- WHAT IS REQUIRED: Reproduce word for word the stretch of data from the start through the line that contains "Sazzle Dazzle".

[Text transcribed from the pages]
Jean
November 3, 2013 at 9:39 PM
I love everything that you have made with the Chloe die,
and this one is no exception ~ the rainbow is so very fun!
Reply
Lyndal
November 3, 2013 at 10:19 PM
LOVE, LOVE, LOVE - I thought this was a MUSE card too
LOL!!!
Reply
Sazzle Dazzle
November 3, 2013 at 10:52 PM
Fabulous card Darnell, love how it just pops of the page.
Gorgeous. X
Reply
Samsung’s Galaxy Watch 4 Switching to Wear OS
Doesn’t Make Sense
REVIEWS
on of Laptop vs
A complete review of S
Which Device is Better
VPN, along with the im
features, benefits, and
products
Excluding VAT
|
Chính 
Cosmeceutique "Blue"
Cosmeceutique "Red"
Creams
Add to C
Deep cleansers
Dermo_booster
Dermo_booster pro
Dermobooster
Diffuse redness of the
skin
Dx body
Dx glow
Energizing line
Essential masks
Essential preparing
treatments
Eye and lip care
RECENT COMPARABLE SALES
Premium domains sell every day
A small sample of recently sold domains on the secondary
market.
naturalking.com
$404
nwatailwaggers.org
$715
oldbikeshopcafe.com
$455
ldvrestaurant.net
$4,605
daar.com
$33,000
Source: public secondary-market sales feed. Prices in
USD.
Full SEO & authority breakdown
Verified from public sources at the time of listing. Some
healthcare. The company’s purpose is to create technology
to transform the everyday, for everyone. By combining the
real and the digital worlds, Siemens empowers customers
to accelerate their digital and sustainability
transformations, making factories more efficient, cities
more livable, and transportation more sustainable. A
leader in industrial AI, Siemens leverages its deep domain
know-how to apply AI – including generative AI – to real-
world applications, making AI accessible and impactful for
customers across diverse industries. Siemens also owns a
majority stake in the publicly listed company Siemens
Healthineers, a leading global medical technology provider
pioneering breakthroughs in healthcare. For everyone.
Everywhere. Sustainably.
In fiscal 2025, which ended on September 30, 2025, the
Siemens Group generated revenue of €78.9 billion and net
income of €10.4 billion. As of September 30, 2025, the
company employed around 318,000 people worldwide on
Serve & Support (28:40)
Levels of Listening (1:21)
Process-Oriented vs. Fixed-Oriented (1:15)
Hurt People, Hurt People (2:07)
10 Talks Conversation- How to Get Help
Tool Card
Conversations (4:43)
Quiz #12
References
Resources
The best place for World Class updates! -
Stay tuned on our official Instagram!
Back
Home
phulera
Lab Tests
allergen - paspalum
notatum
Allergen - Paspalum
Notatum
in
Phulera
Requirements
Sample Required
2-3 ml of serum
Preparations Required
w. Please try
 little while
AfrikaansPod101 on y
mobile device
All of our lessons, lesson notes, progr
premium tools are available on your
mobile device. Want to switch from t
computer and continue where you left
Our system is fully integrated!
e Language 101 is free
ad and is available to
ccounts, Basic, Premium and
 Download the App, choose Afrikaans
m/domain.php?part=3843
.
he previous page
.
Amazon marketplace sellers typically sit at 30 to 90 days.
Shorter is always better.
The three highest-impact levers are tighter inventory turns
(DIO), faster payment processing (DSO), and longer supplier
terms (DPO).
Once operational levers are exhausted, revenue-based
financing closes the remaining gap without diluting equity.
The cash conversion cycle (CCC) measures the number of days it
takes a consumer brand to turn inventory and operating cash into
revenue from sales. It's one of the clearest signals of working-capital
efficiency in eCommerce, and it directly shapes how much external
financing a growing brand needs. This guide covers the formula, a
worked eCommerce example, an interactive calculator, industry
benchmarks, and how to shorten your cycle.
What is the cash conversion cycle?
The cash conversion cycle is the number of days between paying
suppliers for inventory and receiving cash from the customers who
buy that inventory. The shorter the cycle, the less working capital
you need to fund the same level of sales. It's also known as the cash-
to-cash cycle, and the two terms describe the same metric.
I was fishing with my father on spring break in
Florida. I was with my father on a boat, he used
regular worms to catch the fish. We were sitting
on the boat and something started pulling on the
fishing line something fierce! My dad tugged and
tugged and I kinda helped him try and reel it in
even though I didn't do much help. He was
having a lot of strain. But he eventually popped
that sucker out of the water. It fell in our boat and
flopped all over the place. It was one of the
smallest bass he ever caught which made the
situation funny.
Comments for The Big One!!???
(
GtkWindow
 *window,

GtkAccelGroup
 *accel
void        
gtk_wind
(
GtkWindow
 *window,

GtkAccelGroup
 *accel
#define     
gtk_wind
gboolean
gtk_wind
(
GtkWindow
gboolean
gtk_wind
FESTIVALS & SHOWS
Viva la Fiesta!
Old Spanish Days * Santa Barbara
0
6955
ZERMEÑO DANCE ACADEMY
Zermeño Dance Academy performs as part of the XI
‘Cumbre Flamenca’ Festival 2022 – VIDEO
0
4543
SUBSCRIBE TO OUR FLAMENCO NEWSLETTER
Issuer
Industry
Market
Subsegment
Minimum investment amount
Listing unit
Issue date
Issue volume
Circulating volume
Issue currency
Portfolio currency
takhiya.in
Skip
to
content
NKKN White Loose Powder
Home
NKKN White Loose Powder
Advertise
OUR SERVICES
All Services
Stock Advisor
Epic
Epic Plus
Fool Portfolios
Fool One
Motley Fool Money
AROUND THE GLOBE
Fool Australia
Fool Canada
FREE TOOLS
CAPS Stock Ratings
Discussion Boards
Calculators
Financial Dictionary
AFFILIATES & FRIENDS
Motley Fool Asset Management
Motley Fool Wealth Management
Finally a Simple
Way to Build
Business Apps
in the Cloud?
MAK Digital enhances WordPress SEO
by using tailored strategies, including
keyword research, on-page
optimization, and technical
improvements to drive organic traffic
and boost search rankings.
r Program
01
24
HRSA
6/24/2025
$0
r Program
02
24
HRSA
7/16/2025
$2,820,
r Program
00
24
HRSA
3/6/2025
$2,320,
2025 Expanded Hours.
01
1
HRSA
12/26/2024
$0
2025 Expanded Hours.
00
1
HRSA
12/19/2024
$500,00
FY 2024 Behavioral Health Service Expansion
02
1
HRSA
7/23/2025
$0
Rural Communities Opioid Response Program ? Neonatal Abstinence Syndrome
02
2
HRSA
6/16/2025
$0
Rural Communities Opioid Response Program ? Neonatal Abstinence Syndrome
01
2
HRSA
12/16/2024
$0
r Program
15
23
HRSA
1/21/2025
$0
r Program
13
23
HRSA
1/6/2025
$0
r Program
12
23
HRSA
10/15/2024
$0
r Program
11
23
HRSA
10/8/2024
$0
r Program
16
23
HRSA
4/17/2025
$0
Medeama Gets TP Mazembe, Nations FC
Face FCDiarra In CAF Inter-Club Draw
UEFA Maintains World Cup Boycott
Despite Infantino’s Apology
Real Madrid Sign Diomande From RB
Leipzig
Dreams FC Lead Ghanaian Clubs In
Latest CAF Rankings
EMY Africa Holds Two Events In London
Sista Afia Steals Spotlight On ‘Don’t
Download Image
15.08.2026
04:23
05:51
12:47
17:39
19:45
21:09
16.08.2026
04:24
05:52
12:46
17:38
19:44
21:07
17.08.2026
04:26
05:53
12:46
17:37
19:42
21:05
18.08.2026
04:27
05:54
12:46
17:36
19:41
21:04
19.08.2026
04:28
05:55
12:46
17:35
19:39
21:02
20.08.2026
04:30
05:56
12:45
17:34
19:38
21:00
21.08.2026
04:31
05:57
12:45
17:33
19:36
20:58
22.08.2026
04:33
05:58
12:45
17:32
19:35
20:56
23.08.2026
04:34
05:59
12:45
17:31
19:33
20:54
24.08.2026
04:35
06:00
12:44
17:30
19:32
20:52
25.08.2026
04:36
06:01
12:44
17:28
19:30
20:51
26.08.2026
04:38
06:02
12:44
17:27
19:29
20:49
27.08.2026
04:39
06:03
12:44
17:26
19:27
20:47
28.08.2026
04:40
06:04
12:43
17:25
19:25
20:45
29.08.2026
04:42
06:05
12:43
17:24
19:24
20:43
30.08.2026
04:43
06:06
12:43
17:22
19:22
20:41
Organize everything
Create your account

- RESULT BELOW:
Jean
November 3, 2013 at 9:39 PM
I love everything that you have made with the Chloe die,
and this one is no exception ~ the rainbow is so very fun!
Reply
Lyndal
November 3, 2013 at 10:19 PM
LOVE, LOVE, LOVE - I thought this was a MUSE card too
LOL!!!
Reply
Sazzle Dazzle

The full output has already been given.